• _Data under study_
-- Opening Marker --

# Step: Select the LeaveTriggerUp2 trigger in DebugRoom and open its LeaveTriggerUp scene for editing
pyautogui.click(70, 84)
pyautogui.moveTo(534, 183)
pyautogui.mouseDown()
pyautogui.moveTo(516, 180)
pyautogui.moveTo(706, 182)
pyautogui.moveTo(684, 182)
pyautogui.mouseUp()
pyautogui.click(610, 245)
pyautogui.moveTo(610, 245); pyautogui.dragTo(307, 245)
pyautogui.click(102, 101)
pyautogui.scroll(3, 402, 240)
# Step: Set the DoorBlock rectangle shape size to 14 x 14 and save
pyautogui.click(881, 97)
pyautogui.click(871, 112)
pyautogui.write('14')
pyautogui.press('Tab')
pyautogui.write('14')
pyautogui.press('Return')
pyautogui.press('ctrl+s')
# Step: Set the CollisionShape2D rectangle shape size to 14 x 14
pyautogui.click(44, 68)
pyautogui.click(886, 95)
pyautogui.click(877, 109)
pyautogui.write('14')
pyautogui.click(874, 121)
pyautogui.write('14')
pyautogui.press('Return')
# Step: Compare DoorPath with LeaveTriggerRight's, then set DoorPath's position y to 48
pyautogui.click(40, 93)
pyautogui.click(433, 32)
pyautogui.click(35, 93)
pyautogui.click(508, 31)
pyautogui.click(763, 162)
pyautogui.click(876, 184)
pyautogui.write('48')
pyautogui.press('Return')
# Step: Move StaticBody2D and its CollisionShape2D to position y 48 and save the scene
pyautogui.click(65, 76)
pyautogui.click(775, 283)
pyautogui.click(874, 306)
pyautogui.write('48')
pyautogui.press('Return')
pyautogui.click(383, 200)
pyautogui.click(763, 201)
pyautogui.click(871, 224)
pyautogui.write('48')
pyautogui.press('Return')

-- Closing Marker --

• _Directions_
Reproduce the final stretch of the data above: every line from the one holding "pyautogui.click(35, 93)" through the end, inclusive, exactly as written and nothing else.

• _Finished exercise_
pyautogui.click(35, 93)
pyautogui.click(508, 31)
pyautogui.click(763, 162)
pyautogui.click(876, 184)
pyautogui.write('48')
pyautogui.press('Return')
# Step: Move StaticBody2D and its CollisionShape2D to position y 48 and save the scene
pyautogui.click(65, 76)
pyautogui.click(775, 283)
pyautogui.click(874, 306)
pyautogui.write('48')
pyautogui.press('Return')
pyautogui.click(383, 200)
pyautogui.click(763, 201)
pyautogui.click(871, 224)
pyautogui.write('48')
pyautogui.press('Return')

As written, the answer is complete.